The big decision to make was on the brand: should they go with the existing brand positioning, change it completely, buy or build a new brand or ally with another international brand? As luck would have it, there were none available then, says Venkatramani. "I was against any relaunch. That would have created expectations and we had to keep the expectations simple and to a minimum. So it boiled down to building a new brand versus using the existing brand positioning. We finally decided building a house brand was better. We debated on using Telegraph or Ananda among others, but finally stuck to ABP," says he. That is because research shows that three letter brands work very well in news-CNN, BBC, NBC.
The punchline-that nothing has changed except the name-was true in every sense. The channel continued to do the same shows and use the same people as before. In fact, all new shows were ruled out till the rebranding exercise was through. This, say experts, was the most critical decision. "In a high-involvement product like news, continuity in product attributes is very important," says Sinha. Bijoor agrees. "As much as 80-85 per cent of the brand proposition in a news channel is the anchors, 7-8 per cent is the tone, tenor and decibel level," says he. At ABP News, all of these remained constant.
In March 2012 when Star's notice for pulling out of the joint venture finally came, the secret team was prepared. With some grace, the changeover was scheduled for June 1, 2012. In those 60 days, the three big steps in the logistics of rebranding the entire network were put in place.
Changing the network
Step one was the actual physical change. Everything from mike IDs to OB vans, letterheads, employee and vendor contracts, among a dozen other things was changed. The anchors and reporters had to be trained to use the new name every time they spoke on air. "Every conceivable document, record, had to change. We had a tie up with YouTube for over three years-so the logo had to change in every video uploaded on YouTube with retrospective effect," says Venkatramani.
Step two was communicating that change to viewers, media buyers and advertisers, suppliers/vendors/cable-operators and newsmakers. Venkatramani sent 80,000 personalised letters to the stakeholders. Five of the top anchors on the three channels were picked to communicate the change to viewers. The media duties were given to Mindshare. The goal was to achieve 70 per cent reach in the four-plus group in the six-week campaign. "By the fourth week of the campaign, we had delivered on our objective," says Venkatramani. The tricky part was ensuring that advertisers and cable/DTH operators did not desert the company. While there was no trouble from the latter, some advertisers did leave. But most stayed because of the ABP linkage.

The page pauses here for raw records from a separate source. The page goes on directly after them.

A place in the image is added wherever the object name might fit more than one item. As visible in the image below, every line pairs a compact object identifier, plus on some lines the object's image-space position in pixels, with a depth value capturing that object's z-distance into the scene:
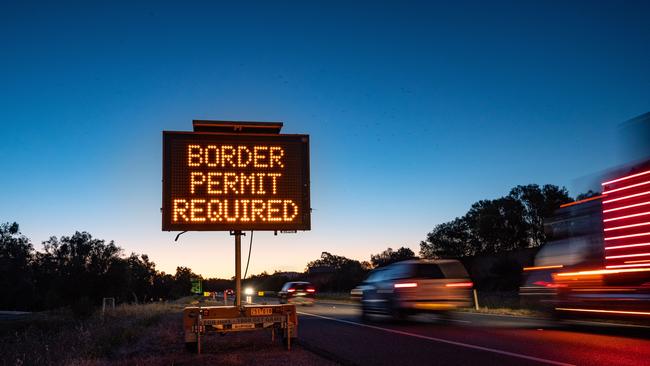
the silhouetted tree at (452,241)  102.38
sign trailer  10.21
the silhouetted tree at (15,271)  89.88
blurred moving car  15.50
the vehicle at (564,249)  12.77
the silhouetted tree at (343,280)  91.45
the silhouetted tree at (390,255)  138.00
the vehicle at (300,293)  31.72
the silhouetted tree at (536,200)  91.69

Step three was keeping the team steady. As luck would have it, Star's notice came in March, when appraisals were due. The company identified 100 key people and bound them into three- year loyalty programmes. By April, the increments were operational. This ensured that attrition actually went down during the transition period.
The flaws? Both analysts and competitors wonder why ABP did not do a group rebranding and then migrate that to the news network. As things stand, the national identity of this over 90-year-old company now stems from its youngest business-television-and not from the one that houses its core strengths in content, print. The Telegraph and Anandabazar Patrika have a cult-like following in the eastern part of the country. The inside view is that the top management did not want to go that route. Sinha agrees with the decision. "A company rebranding exercise cannot happen just for one news channel. It has to be part of a larger strategic shift for the company. For example, if it decides to become a large national brand," says he. For now Businessworld magazine and ABP News remain its national face.